In defense of myself, my first comment was not about authenticity, but how the economic philosophy of libertarians seems to be the wet dream of people who have won the genetic lottery, can't understand it, and don't want to pay for anything. It is also primarily an American phenomenon, for some reason.

I don't know. I've met a lot of libertarians. I used to live and work among them. Most of them aren't particularly wealthy. They come from the middle class. If that's the genetic lottery, then I guess they are privileged. But it's not like these are the children of Goldman Sachs. Or even Oberlin-graduatin' children of hospital CEOs.

Christopher said...

To be fair, being a middle class American does leave you fairly well off, compared to the rest of the world.

The whole thing seems to be connected to America's deep fear that somebody might be getting something over on us. Republican and Libertarian rhetoric is very often about how some undeserving bastard has gamed the system to use your hard-earned money for their own nefarious gains.

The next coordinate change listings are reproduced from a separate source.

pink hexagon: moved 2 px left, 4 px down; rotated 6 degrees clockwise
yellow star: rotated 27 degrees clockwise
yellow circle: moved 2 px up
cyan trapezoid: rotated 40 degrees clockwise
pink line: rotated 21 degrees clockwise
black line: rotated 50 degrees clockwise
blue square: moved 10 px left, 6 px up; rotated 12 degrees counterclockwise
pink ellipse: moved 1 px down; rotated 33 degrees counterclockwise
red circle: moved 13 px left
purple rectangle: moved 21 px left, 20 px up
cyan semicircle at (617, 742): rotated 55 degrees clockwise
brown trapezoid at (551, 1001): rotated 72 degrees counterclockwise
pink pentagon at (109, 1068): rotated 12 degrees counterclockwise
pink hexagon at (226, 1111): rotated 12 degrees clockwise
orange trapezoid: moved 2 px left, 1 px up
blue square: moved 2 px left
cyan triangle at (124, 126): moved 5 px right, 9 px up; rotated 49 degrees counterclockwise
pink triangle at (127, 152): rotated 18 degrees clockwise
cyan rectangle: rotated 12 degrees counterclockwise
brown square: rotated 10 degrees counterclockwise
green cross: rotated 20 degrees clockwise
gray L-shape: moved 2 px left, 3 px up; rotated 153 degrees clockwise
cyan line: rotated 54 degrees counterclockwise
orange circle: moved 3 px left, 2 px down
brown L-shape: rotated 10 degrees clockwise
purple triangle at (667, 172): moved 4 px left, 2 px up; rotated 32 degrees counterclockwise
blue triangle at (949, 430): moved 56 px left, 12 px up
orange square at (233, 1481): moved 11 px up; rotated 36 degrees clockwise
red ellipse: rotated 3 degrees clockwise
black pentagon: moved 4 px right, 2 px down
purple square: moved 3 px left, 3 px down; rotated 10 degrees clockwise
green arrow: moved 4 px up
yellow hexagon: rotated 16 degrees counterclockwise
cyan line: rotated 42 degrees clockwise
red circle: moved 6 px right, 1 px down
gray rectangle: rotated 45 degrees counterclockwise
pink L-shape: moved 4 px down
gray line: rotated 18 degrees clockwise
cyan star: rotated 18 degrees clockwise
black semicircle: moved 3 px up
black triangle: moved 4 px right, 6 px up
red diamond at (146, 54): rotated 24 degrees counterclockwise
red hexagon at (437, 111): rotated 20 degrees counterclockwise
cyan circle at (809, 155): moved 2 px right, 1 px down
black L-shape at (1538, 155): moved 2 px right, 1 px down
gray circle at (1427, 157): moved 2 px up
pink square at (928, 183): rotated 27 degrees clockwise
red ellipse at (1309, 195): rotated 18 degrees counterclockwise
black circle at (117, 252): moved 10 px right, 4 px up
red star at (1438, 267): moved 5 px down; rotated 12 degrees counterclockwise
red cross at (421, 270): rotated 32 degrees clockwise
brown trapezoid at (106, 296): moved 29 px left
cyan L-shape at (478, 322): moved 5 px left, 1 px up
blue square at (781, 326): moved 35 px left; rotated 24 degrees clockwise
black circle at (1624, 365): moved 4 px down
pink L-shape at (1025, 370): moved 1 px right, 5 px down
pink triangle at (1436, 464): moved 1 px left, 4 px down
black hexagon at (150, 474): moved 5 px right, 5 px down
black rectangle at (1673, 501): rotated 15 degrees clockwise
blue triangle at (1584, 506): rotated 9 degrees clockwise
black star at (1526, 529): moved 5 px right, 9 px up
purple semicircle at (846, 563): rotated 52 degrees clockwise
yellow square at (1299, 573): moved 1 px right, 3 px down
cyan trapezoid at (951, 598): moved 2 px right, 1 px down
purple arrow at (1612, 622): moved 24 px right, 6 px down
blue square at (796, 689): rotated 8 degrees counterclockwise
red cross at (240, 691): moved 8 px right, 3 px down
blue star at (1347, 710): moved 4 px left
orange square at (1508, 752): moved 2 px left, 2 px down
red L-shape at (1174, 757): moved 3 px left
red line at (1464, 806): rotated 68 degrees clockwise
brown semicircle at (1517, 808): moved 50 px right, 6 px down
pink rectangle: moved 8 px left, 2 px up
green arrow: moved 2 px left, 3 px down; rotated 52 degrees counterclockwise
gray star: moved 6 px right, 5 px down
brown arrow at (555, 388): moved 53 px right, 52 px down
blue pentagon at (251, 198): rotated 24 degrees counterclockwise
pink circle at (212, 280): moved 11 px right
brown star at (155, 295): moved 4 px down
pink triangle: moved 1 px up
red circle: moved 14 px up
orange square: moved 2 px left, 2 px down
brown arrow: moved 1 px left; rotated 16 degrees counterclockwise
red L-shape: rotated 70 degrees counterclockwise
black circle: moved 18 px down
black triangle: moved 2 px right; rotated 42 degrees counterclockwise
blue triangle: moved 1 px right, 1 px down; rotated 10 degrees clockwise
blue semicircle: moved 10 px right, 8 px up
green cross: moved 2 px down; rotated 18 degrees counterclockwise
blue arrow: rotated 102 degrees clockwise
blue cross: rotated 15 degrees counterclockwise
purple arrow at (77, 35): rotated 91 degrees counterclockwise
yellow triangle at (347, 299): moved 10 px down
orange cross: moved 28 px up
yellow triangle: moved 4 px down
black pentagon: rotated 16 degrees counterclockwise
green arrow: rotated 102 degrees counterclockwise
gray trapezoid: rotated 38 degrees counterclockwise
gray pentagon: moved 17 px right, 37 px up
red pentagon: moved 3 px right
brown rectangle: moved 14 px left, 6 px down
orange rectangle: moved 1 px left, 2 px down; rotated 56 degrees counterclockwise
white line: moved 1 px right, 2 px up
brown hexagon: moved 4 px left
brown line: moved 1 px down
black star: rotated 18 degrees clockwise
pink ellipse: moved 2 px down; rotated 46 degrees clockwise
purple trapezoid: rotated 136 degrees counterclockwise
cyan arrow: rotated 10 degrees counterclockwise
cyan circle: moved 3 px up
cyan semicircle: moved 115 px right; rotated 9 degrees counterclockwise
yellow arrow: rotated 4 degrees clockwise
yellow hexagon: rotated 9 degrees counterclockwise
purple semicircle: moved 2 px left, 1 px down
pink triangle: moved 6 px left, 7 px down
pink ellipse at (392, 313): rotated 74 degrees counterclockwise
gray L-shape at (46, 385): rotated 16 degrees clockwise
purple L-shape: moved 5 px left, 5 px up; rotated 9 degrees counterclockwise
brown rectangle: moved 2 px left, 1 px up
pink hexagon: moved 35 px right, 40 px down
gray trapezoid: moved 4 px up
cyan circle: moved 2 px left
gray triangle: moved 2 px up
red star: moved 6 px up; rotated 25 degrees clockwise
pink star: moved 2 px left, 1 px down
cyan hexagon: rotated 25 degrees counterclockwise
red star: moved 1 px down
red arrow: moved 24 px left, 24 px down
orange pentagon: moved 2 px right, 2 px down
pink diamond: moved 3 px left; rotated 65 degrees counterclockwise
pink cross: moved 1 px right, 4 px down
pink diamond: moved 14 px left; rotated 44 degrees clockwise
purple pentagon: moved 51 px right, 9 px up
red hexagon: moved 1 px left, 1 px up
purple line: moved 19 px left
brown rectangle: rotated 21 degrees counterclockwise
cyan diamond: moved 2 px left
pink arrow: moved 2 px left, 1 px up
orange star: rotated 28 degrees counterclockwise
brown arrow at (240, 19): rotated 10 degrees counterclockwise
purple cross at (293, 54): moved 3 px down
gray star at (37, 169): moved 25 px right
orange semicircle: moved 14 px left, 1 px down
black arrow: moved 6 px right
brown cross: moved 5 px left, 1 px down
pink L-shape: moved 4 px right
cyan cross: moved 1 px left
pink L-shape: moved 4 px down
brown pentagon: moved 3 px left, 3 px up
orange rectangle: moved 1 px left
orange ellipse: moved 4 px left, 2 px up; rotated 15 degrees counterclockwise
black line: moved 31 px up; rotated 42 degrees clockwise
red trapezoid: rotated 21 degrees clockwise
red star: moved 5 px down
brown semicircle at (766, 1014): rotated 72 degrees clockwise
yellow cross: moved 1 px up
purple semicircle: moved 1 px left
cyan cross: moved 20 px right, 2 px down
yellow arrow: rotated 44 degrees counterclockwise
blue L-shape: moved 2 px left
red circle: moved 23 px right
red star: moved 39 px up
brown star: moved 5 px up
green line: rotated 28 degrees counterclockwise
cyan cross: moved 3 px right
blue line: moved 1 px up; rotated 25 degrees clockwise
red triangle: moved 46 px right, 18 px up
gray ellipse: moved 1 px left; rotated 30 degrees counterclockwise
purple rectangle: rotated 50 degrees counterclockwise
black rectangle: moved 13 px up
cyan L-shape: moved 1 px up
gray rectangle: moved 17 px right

Uh, that somebody being poor people, mostly. Rich bastards don't seem to be as popular a target.

Anonymous said...

Uh, that somebody being poor people, mostly.

Poor black people, to be precise.

Anonymous said...

Brian M: Joe Bageant wrote an entire book on how the Democratic Party lost the noble warriors of the white working class while barely mentioning racism. Methinks Mr. Bageant needs to go back to square 1 and learn something about his dreary effin' redneck friends before he can teach us anything. Frankly, I don't care who they vote for, but I'll be damned if I'll pretend racism has nothing to do with their politics.